I felt his agony, his desperate efforts to try to rally, to raise cash to keep the company going; and nothing seemed to have any point after that, least of all education. So I failed the 11 plus exam and ended up in a sink secondary school instead of the grammar school everyone expected me to attend, was bullied mercilessly, and left with 1 O level – English.
DISASTER STRIKES
Dad died and the firm collapsed. The family home was seized by the banks, and my mum & I ended up on a rough council estate, bricks coming through the windows and being sworn at in the street because we were perceived to be ‘posh’.
THEN I RAN
Something seemed to snap inside my head at that point: I fled to London, thinking that there had to be a better life out there somewhere. I crashed on a friend’s sofa and got a job washing pots in a restaurant. In my free time I wandered around the capital, unable to believe that I was actually here. London and all that it had to offer seemed like magic, another world.
THE BRIGHT LIGHTS
In break times we went around the Soho bars and clubs in Greek Street, Old Compton Street, Dean Street, Frith Street and St Anne’s Court, and started to make friends with the people who worked there. The atmosphere in the clubs was glamorous, smoky, racy, very exciting for a quietly-raised innocent from the sticks.

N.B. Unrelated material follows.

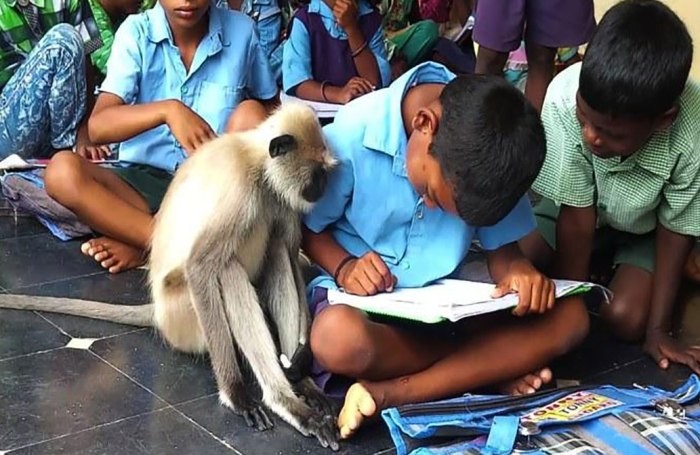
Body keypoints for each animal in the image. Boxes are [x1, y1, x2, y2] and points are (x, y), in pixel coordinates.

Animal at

And the girls who worked in them had a chic worldliness that I coveted for myself.
AND THEN CAME ‘PRECIOUS’…
In one of the clubs I met a fabulously beautiful stripper called Joanna (not her real name), who formed the basis in Ruthless, one of my Annie Carter books, for Precious, the super-bright and warm-hearted girl our heroine Layla Carter befriends. Didn’t she hate this work, I asked her. ‘I keep my mind on the money. I’m getting out of here soon,’ she always said.
Joanna was intelligent and friendly too, with ambitions far beyond the (then) seedy Soho world, with a photographic memory and a hunger for learning. She wanted to be an actress, and I wanted to be a writer. We spurred each other on, and for a while everything seemed wonderful.
BUT REALITY BITES…
I slowly became aware that the glossy world I was now inhabiting had a nasty and dangerous underbelly, only barely hidden. My friend was mixing with a very shady crowd of pimps, deadbeats and flashy hustlers who took her to dinner and made her extravagant (always empty) promises of fame. One of the deadbeats became my first boyfriend, a car thief who quickly got himself arrested and then sent me begging letters from prison. And then one day Joanna turned up at my friend’s flat in tears with a black eye. I started to feel uneasy, like I was walking too close to an edge. Which I suppose I was.
HOMEWARD BOUND…
After three months in the city, I’d had enough. I was worried about and missing my mum, so I decided it was time to leave London. We said we’d keep in touch, Joanna and I, but the letters got fewer and fewer, and then I received no more. I often wonder what happened to her, did she leave the bad boys behind and achieve her dream, like I finally achieved mine? I hope so. And she gave me a wonderful character for my book, so I’m eternally grateful to her for that.